Nearly all of the marketing tie-ins I see are specifically for D&D 5E, or Warhammer 40K, or a handful of other games from major game publishers. I've gotten a few buttons and a tee-shirt from crowdfunded games, but I don't think that amounts to much.
Most of the rules light systems I know of are sold for a few dollars online by indie designers. There are definitely some corporations making money off being intermediaries, though.
@PallasRiot @elexia It's role-playing. It's a game. You can do it sitting at a table.
I think that sort of free improvisation is foundational to the hobby.
I was reading an interview site with one of the players of Ed Greenwood's home campaign. She described how she didn't bring dice to a session because she knew they wouldn't be doing any combat that session.
@elexia @PallasRiot In the 90s and 00s, there were heated debates about how to formally define and classify TTRPGs, which in retrospect were pretentious and tiresome, but at least I felt they articulated that there's a wide variation in game design and player experience.
I'm still puzzled by the idea that "rules light" is about capitalism flooding the market.
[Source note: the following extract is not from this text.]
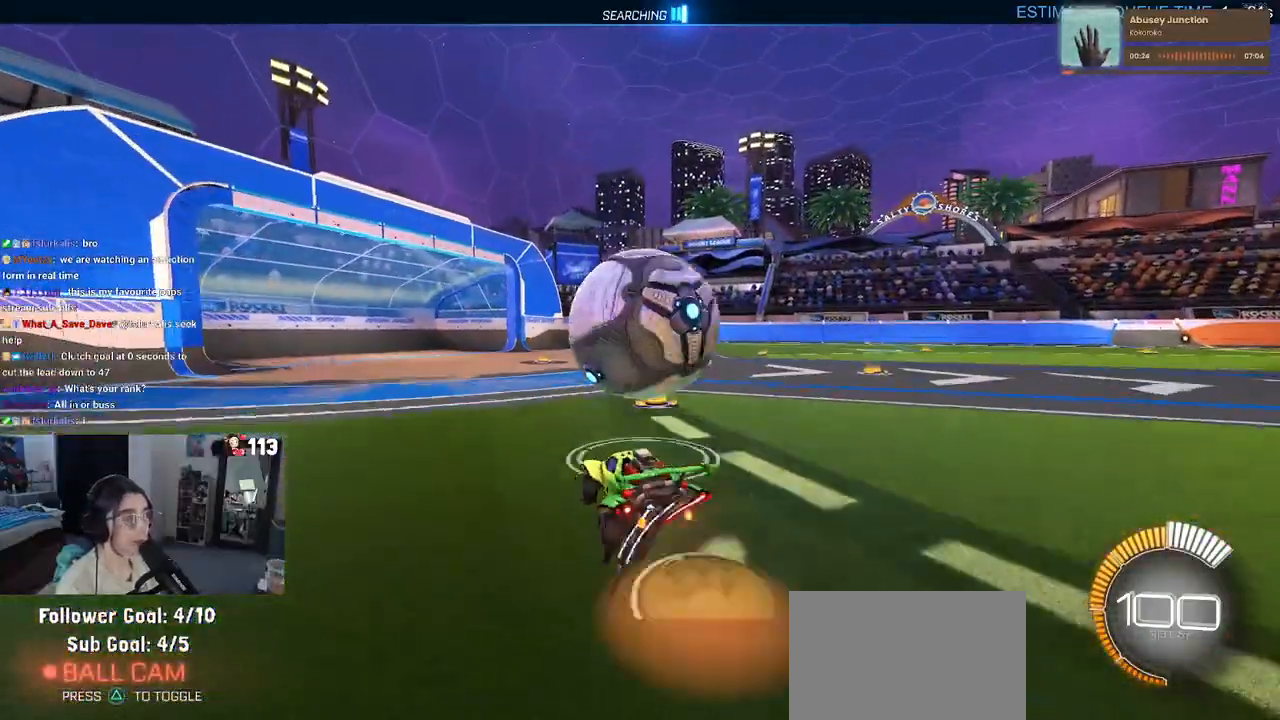
{"buttons": ["L1", "R1"], "left_stick": "down", "right_stick": "center", "events": [[100, "CROSS", "up"], [100, "left_stick", "center"], [167, "CROSS", "down"], [200, "left_stick", "down-right"], [233, "L1", "down"], [233, "R1", "down"], [317, "CROSS", "up"], [350, "left_stick", "center"], [433, "left_stick", "left"], [483, "left_stick", "down"]]}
Most examples of "rules light" games I know are written by individuals, and a lot of them are given away for free. PBTA and BITD have publishers behind them, but small ones that are dwarfed by Wizards of the Coast or Games Workshop.
(Personally I think of PBTA and BITD games as kind of medium. By "rules light" I think of things like 24XX or Cairn, which are only a few pages long.)
@elexia @foolishowl I'm arguing that market conditions that produce a lot of Marvel movie style slop is bad for movies in general, and that there is a difference in quality.
Or to use a different example I don't actually care if someone really enjoys McDonalds, that's their business and doesn't effect me. I'm not making an individual consumptive argument. Economic and social systems that produce a lot of McDonalds and not a lot of home cooked meals are producing worse food though, there is actually a difference in quality that we can point to.
@PallasRiot @elexia That's the funny thing. I'd have compared rules-light games to home cooking and rules-heavy to prepared foods with a lot of additives.
EDIT: well, I suppose I'd think of the rules as more like cooking utensils and ingredients.
@PallasRiot
I think the conventional separation here is kinda dubious because it's slapping a linear continuum on what's more of a multi-dimensional space.
This comes from experience with PBTA, particularly seeing a mix of good games and bad games — the former have many of the virtues of the "rules heavy" game you mention with a structure most people call light, while the latter end up committing the cardinal sins of "rules light" (half-baked, generic, doesn't do much) that you mention here.
@PallasRiot
A lot of this has to do with what the rules *do,* imo.
Part of the hostility towards the big-book games is that a lot of them carried around rules that didn't really work, didn't really add anything, or bogged the game down in reference-hunting or plodding procedural resolution.
But you're very much right that a common failure mode of "rules light" design is "step 2. draw the rest of the owl" — a homeopathic game, a barely-there sketch of a game you gotta finish building in play.